MATERIAL SHOWN
*** Begin section ***

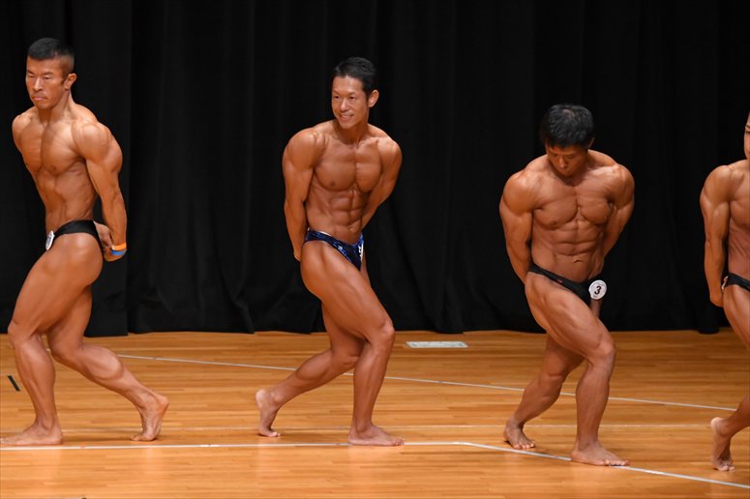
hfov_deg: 6.9
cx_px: 375
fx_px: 6247
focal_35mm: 300
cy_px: 250
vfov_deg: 4.6
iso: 4000
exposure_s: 1/400
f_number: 5.6
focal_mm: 200
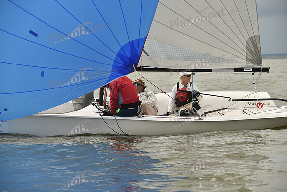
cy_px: 96
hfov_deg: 10.3
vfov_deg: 6.9
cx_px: 144
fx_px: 1595
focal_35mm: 200
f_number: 7.1
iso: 400
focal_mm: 200
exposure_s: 1/1000
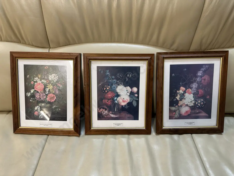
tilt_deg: -46.4
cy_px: 88
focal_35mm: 24
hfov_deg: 71.6
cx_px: 117
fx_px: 162
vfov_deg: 56.8
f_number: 1.78
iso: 125
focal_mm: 6.86
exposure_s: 1/50
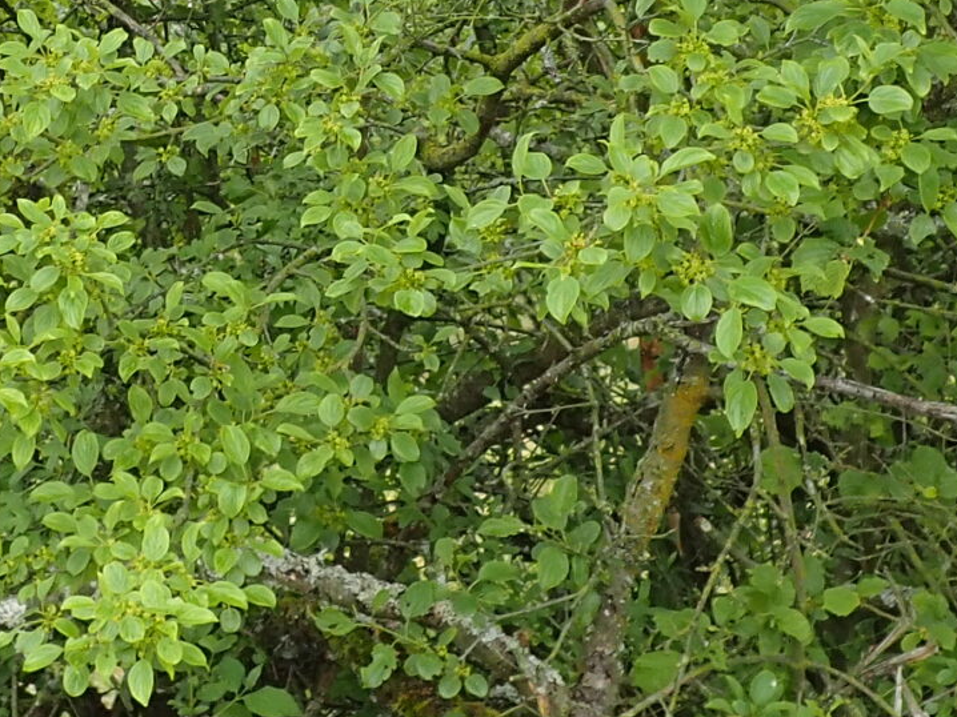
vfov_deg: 13.6
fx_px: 2957
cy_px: 4
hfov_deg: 18.0
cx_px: 60
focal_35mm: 107
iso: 100
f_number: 3.2
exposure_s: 1/200
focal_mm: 5.5
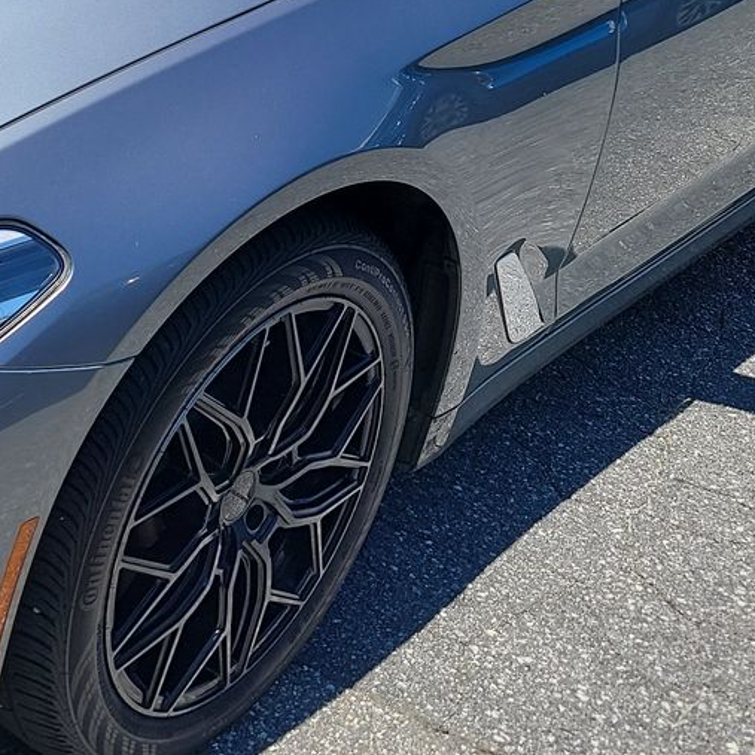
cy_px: 28
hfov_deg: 24.7
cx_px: 36
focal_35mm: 67
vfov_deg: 24.7
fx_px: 1653
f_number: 1.8
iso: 50
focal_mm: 6.7
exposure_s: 1/655
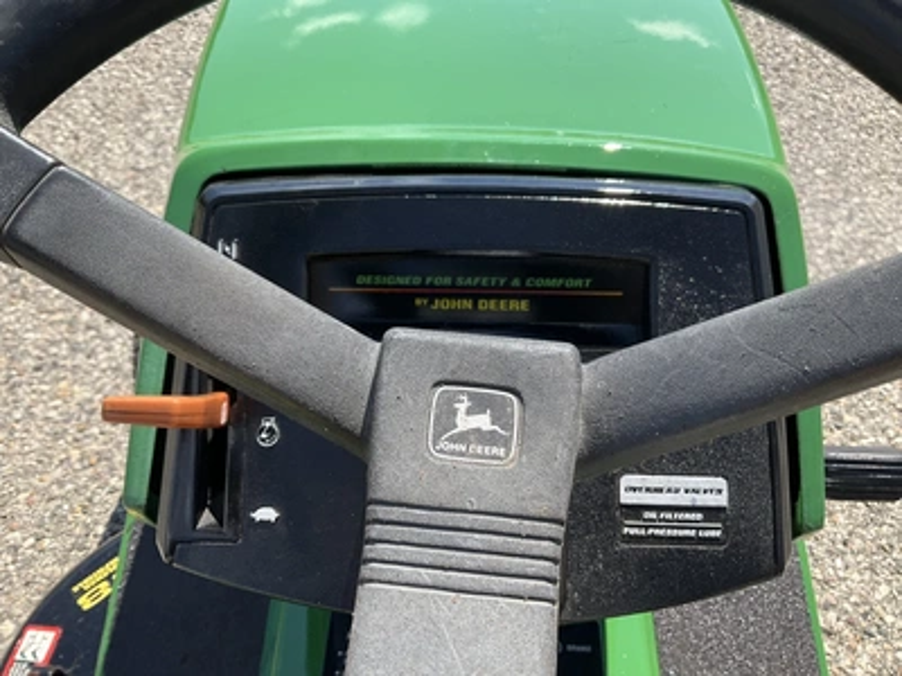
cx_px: 451
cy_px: 338
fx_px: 756
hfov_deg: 61.7
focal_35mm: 29
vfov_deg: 48.2
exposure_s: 1/929
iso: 25
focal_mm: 3
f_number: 1.8
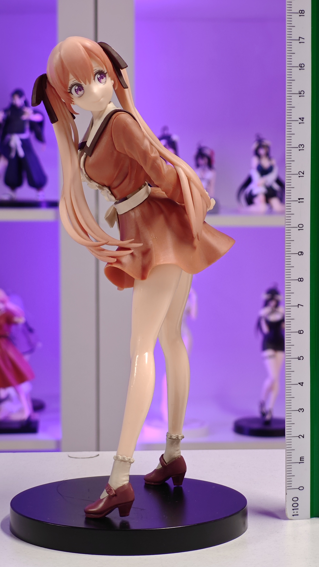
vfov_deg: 24.2
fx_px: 1324
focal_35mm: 88
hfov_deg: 13.7
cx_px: 164
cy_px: 285
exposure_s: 1/18.7
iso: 400
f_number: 2.4
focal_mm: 7.48
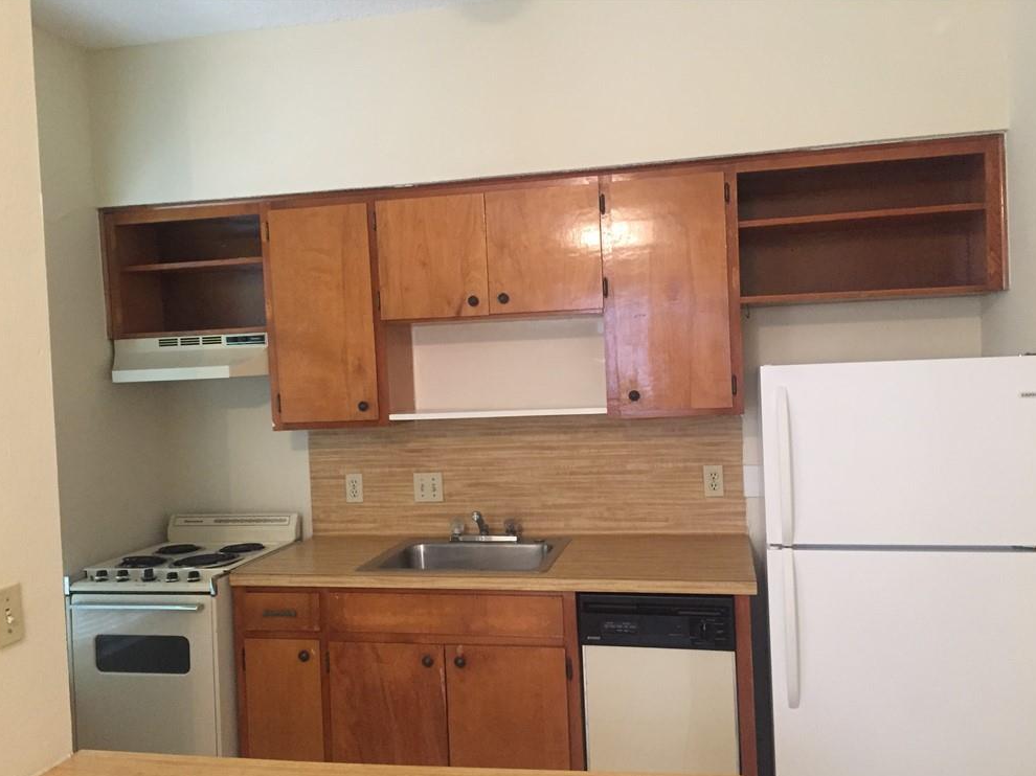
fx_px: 898
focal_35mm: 30
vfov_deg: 46.8
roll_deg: +1.0
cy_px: 398
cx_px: 514
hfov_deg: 60.0
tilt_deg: -1.5
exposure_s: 1/30
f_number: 2.2
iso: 250
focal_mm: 4.15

*** End section ***

Copy every line of the data exactly as written, excluding the pictures.

ANSWER TO THE EXERCISE
hfov_deg: 6.9
cx_px: 375
fx_px: 6247
focal_35mm: 300
cy_px: 250
vfov_deg: 4.6
iso: 4000
exposure_s: 1/400
f_number: 5.6
focal_mm: 200
cy_px: 96
hfov_deg: 10.3
vfov_deg: 6.9
cx_px: 144
fx_px: 1595
focal_35mm: 200
f_number: 7.1
iso: 400
focal_mm: 200
exposure_s: 1/1000
tilt_deg: -46.4
cy_px: 88
focal_35mm: 24
hfov_deg: 71.6
cx_px: 117
fx_px: 162
vfov_deg: 56.8
f_number: 1.78
iso: 125
focal_mm: 6.86
exposure_s: 1/50
vfov_deg: 13.6
fx_px: 2957
cy_px: 4
hfov_deg: 18.0
cx_px: 60
focal_35mm: 107
iso: 100
f_number: 3.2
exposure_s: 1/200
focal_mm: 5.5
cy_px: 28
hfov_deg: 24.7
cx_px: 36
focal_35mm: 67
vfov_deg: 24.7
fx_px: 1653
f_number: 1.8
iso: 50
focal_mm: 6.7
exposure_s: 1/655
cx_px: 451
cy_px: 338
fx_px: 756
hfov_deg: 61.7
focal_35mm: 29
vfov_deg: 48.2
exposure_s: 1/929
iso: 25
focal_mm: 3
f_number: 1.8
vfov_deg: 24.2
fx_px: 1324
focal_35mm: 88
hfov_deg: 13.7
cx_px: 164
cy_px: 285
exposure_s: 1/18.7
iso: 400
f_number: 2.4
focal_mm: 7.48
fx_px: 898
focal_35mm: 30
vfov_deg: 46.8
roll_deg: +1.0
cy_px: 398
cx_px: 514
hfov_deg: 60.0
tilt_deg: -1.5
exposure_s: 1/30
f_number: 2.2
iso: 250
focal_mm: 4.15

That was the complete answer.